(Beginning of Entries provided)

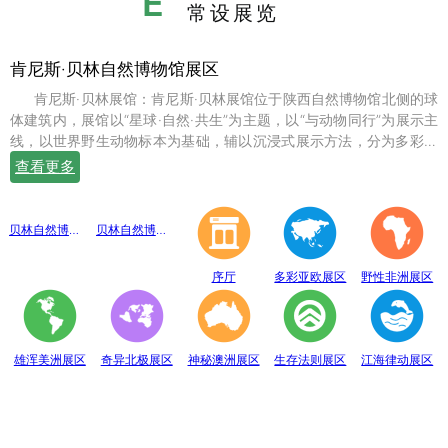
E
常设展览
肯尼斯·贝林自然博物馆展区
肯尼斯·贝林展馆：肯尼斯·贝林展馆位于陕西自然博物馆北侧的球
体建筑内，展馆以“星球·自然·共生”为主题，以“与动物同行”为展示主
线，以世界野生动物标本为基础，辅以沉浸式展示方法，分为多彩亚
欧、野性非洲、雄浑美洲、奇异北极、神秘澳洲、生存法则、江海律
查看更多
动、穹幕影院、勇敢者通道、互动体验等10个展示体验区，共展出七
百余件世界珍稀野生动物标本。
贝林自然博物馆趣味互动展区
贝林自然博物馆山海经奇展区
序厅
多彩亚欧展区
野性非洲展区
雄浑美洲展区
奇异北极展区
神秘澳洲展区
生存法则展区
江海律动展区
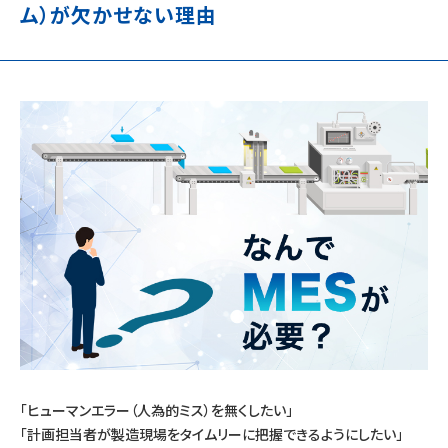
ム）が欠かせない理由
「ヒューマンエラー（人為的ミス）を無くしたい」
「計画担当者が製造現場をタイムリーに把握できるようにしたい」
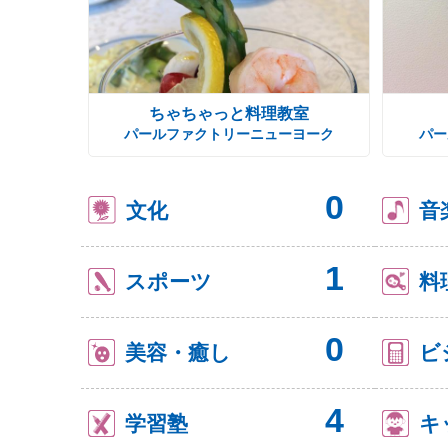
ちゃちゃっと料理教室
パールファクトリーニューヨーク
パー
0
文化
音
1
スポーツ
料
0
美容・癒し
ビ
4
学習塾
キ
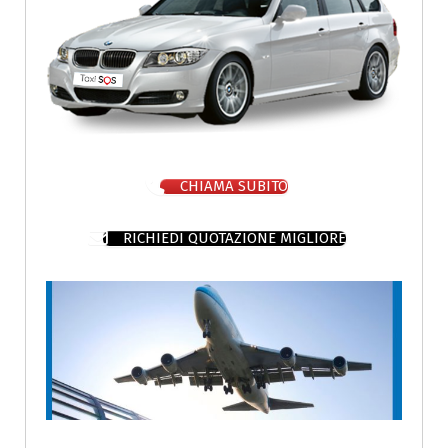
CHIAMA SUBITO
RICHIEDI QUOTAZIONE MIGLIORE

(End of Entries provided)

* **What the task asks**
Give back all of the entries above exactly, with the pictures excluded.

* **Exercise result**
E
常设展览
肯尼斯·贝林自然博物馆展区
肯尼斯·贝林展馆：肯尼斯·贝林展馆位于陕西自然博物馆北侧的球
体建筑内，展馆以“星球·自然·共生”为主题，以“与动物同行”为展示主
线，以世界野生动物标本为基础，辅以沉浸式展示方法，分为多彩亚
欧、野性非洲、雄浑美洲、奇异北极、神秘澳洲、生存法则、江海律
查看更多
动、穹幕影院、勇敢者通道、互动体验等10个展示体验区，共展出七
百余件世界珍稀野生动物标本。
贝林自然博物馆趣味互动展区
贝林自然博物馆山海经奇展区
序厅
多彩亚欧展区
野性非洲展区
雄浑美洲展区
奇异北极展区
神秘澳洲展区
生存法则展区
江海律动展区
ム）が欠かせない理由
「ヒューマンエラー（人為的ミス）を無くしたい」
「計画担当者が製造現場をタイムリーに把握できるようにしたい」
ちゃちゃっと料理教室
パールファクトリーニューヨーク
パー
0
文化
音
1
スポーツ
料
0
美容・癒し
ビ
4
学習塾
キ
CHIAMA SUBITO
RICHIEDI QUOTAZIONE MIGLIORE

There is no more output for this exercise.